Closings reflect broader challenges for retailers affected by low home sales and slowing residential construction
Since the end of August, at least three large distribution centers operated by Home Depot have been put back on the market for lease, all in properties that the home improvement retailer had occupied for less than three years.
So far, the largest facility to hit the market is a 1.3 million-square-foot warehouse built in 2020 in the West Valley of Phoenix.

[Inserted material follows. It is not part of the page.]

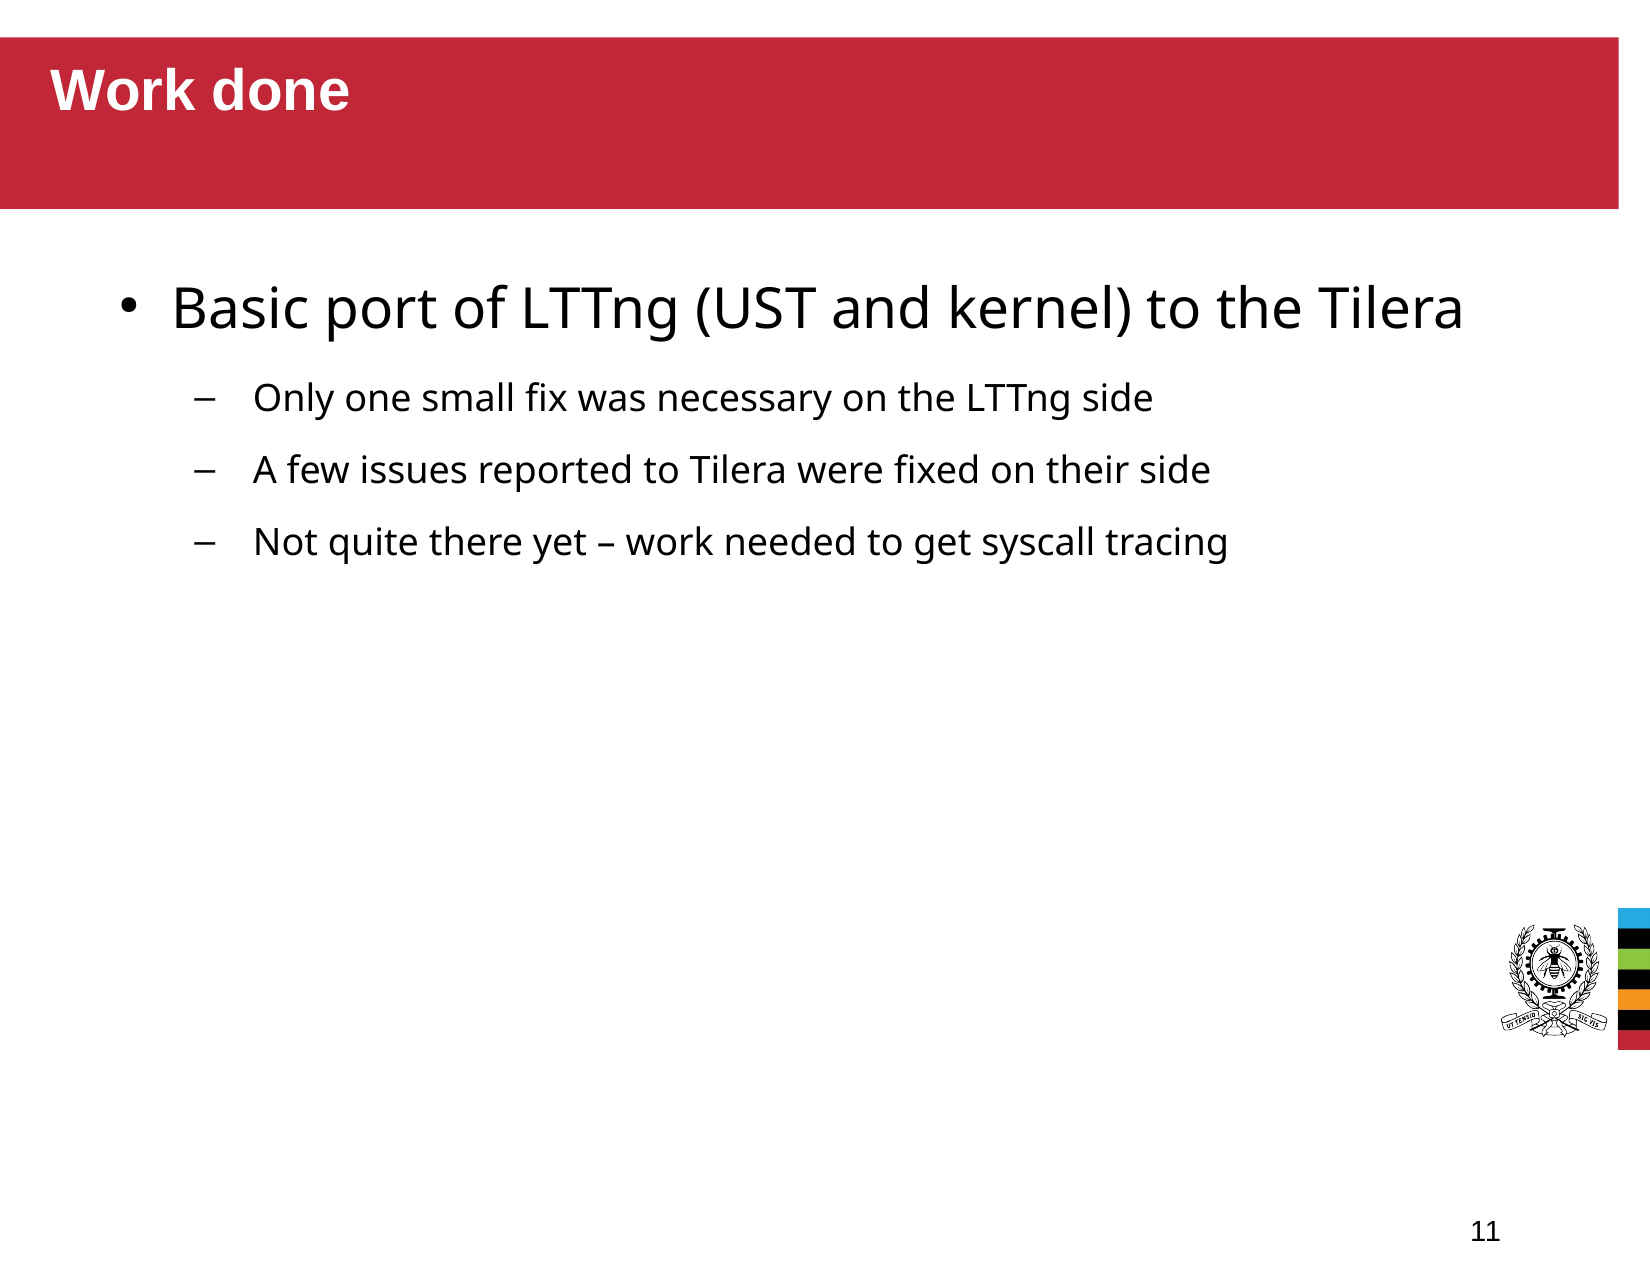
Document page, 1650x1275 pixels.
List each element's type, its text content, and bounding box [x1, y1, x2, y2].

The home improvement retailer originally leased the entire building in late 2021 but has now listed it for sublease through 2031. Locally owned by its developer, Tratt Properties, the building offers best-in-class amenities typically only available in the most modern distribution centers, including 40-foot ceiling heights, a 190-foot truck court and more than 230 loading docks.
In a similar move, Home Depot also put a 1.1 million-square-foot distribution facility in the Inland Empire up for sublease through 2029. Home Depot had occupied the facility since it opened shortly after completing construction in 2022. Meanwhile, EQT Exeter recently listed 772,000 square feet available for direct lease northeast of Atlanta in a 2007-built distribution center that Home Depot first leased in late 2021.
Including another large Home Depot distribution center south of Chicago that was listed for lease last February, the home improvement retailer has pulled out of at least 4 million square feet of warehouse space since the beginning of 2024. That amounts to 4% of the roughly 112 million square feet worth of warehouse space occupied by Home Depot and its subsidiaries, according to the company’s 2023 annual report.
The closings signal that the world’s largest home improvement retailer is following through on plans to cut costs by $500 million, which its Chief Financial Officer Richard McPhail announced in June 2023 at the company’s annual investor and analyst conference.
While announcing the initiative, McPhail explained, “We flexed our supply chain holding capacity up to absorb unplanned growth in 2020 and 2021. And we are now gradually reducing that holding capacity as transactions normalize.”
McPhail also noted that the cost cutting was expected to be fully realized in Home Depot’s fiscal year 2024, which ends in late January 2025.
Home Depot is one of many retailers being negatively affected by the recent run of higher interest rates, which resulted in mortgage loans averaging over 5% since April 2022, sinking U.S. home sales to lows not seen since the aftermath of the Great Financial Crisis, and also raising financing costs for home renovation projects.
During Home Depot’s second-quarter 2024 earnings call, Home Depot Executive Vice President of Merchandising Billy Bastek noted, “Big-ticket comp transactions, or those over $1,000, were down 5.8% compared to the second quarter of last year. We continued to see softer engagement in larger discretionary projects where customers typically use financing to fund the project such as kitchen and bath remodels.”
Higher mortgage rates have also reduced new residential construction. The number of single-family housing units under construction nationwide is down 29% since mid-2022, according to the Census Bureau.
With fewer homes changing hands, sales of home goods, furniture, appliances and building materials have been among the weakest-performing categories of otherwise healthy U.S. retail spending. A range of businesses in these sectors, including HomeGoods, Wayfair, Daltile and Shaw Industries, have also closed large U.S. distribution centers since mid-2023.
There are clear risks of similar warehouse closings by firms in this sector in the months ahead. However, the Federal Reserve’s 50 basis point reduction in the Federal Funds Rate on Sept. 18 may prove to be an early signal of an eventual pickup in home sales and spending on goods such as furniture and appliances.
In response to decelerating inflation and anticipated interest rate cuts by the Federal Reserve, the average interest rate of 30-year fixed-rate mortgages has already fallen by 170 basis points from a peak of 7.8% in October 2023, according to Freddie Mac. Further reductions could pave the way for home sales to make a slow but steady rebound in 2025.